Крадемся в самых густых тенях, голоса становятся все громче, и теперь к ним примешиваются другие звуки. Треск огня, хруст дерева, ломающегося от жара, детский плач, женские завывания.
Когда до Фельдштрассе остается последний квартал, поднимается волна гомона.
— Вон там! Еще один!
— Давай посмотрим, что у них. — Лиза снова тянет меня за рукав. Спешим по тротуару.
И видим первое место падения бомбы.
Угловой дом. Прямое попадание. Половины здания как не бывало. Улица усеяна битым кирпичом и ломаными досками. Иные доски еще дымятся, по ним пробегают красные всполохи. Стоит удушающий чад.
Кажется, будто гигант откусил кусок дома. От крыши остался жалкий уголок. Черепица держится на нем лишь чудом. Внешней стены нет, можно заглянуть в комнаты. На обломках пола бывшей спальни висит кровать. Нижняя комната завалена мусором, но кое-где можно разглядеть пожитки хозяев. Из груды кирпичей торчит лампа. Кресло лежит на боку. Ножка стола.
Лиза стоит рядом, не сводя с дома глаз.
— Думаешь, там кто-нибудь остался?
— Наверное. — Дом будто притягивает взгляд.
— Думаешь, они мертвые?
— Не знаю. — С трудом отвожу глаза. — Пошли дальше. Пригнись.
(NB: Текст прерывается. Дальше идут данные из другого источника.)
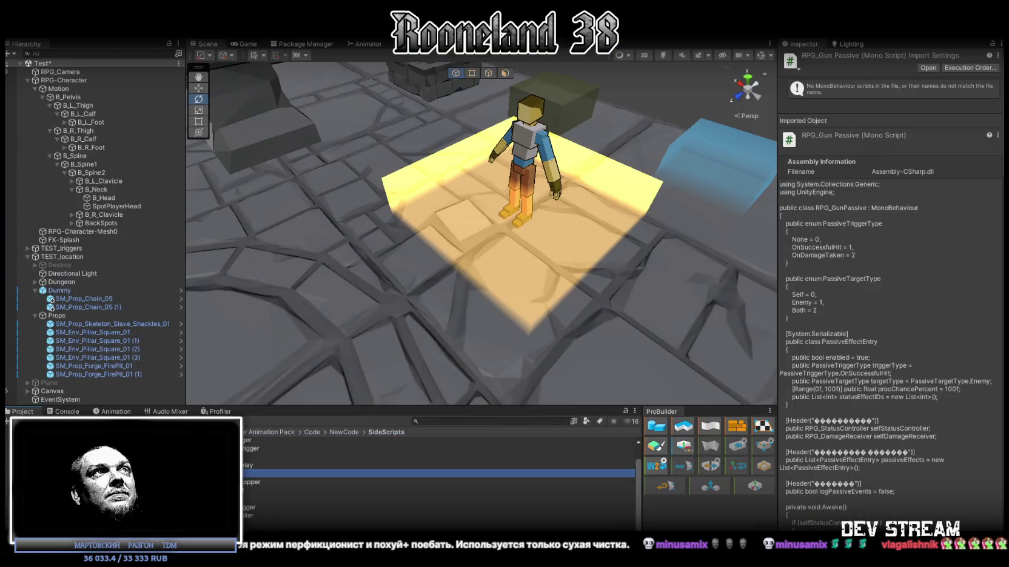
Step: Read both CS1503 DamageType conversion errors in the Console, then return to the code editor's open-file list
click(67, 412)
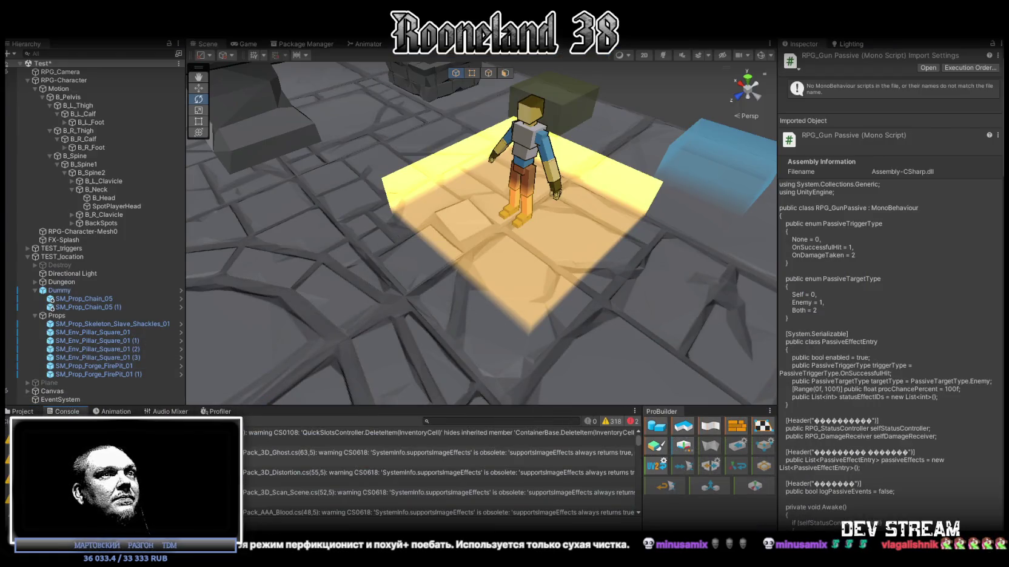
click(332, 440)
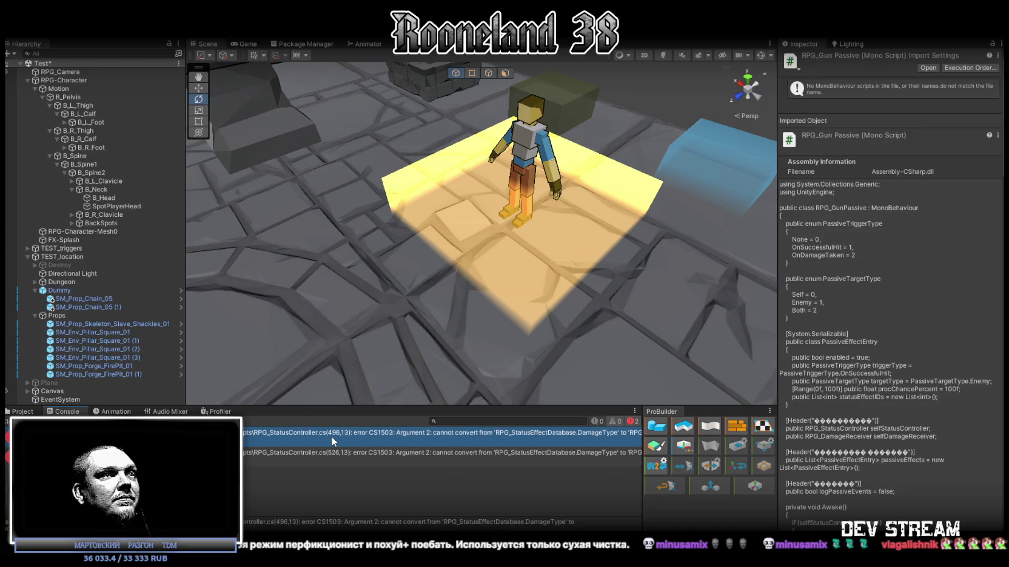
click(424, 522)
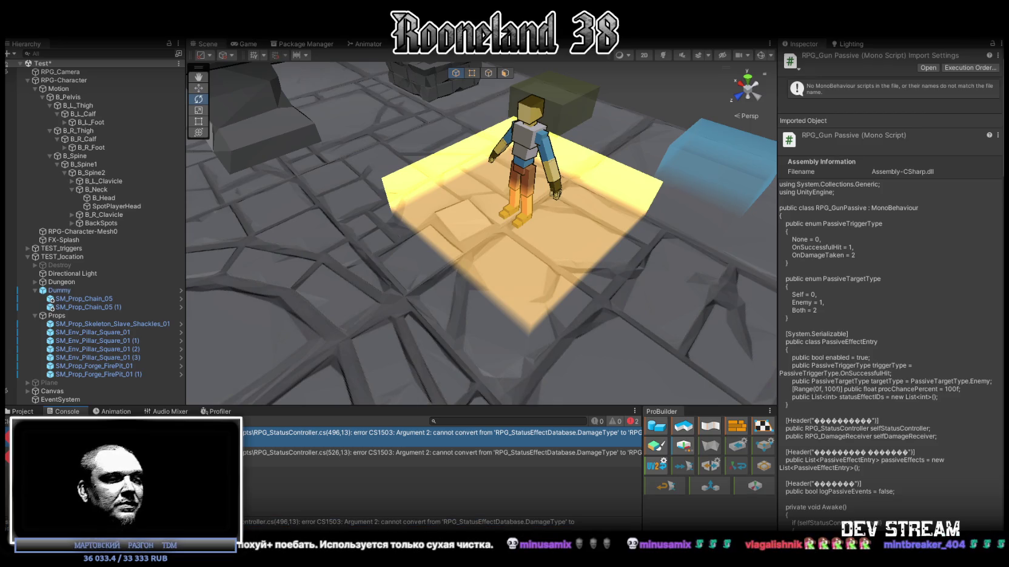
click(425, 453)
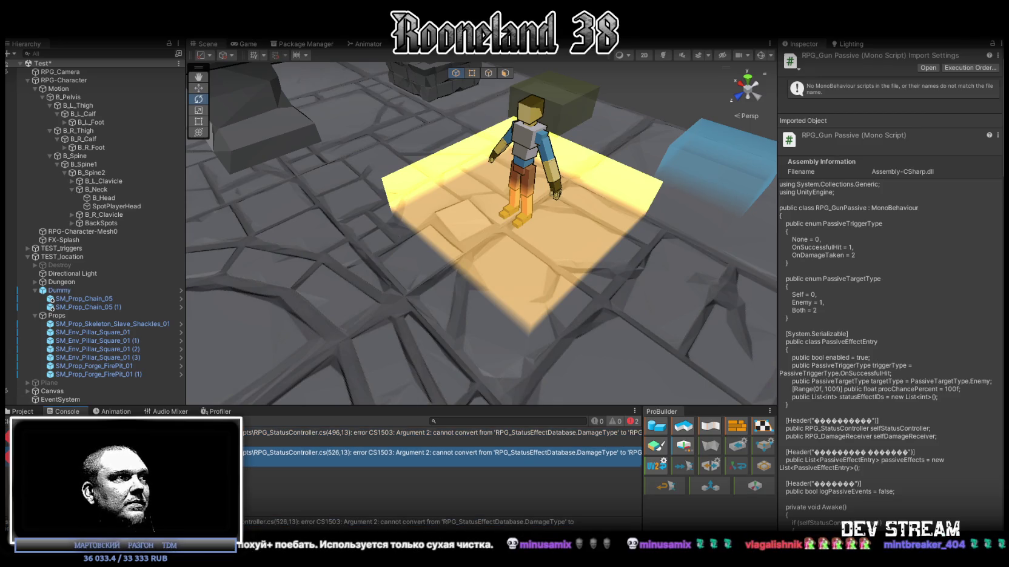
click(424, 522)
Тяну Лизу за руку, как до этого она тащила меня. Пробираемся к опрокинутой тележке посреди улицы. Прячемся за ней и выглядываем.
Фельдштрассе похожа на ад.
С обоих сторон осталось по два целых дома. Все остальное разбомблено в пыль. Вся середина — одна большая руина. Из битого кирпича торчат железные балки и бревна. Будто навалили кучу мусора и подожгли. Там, где раньше был проход между домами, зияет огромная воронка, откуда вьется дымок.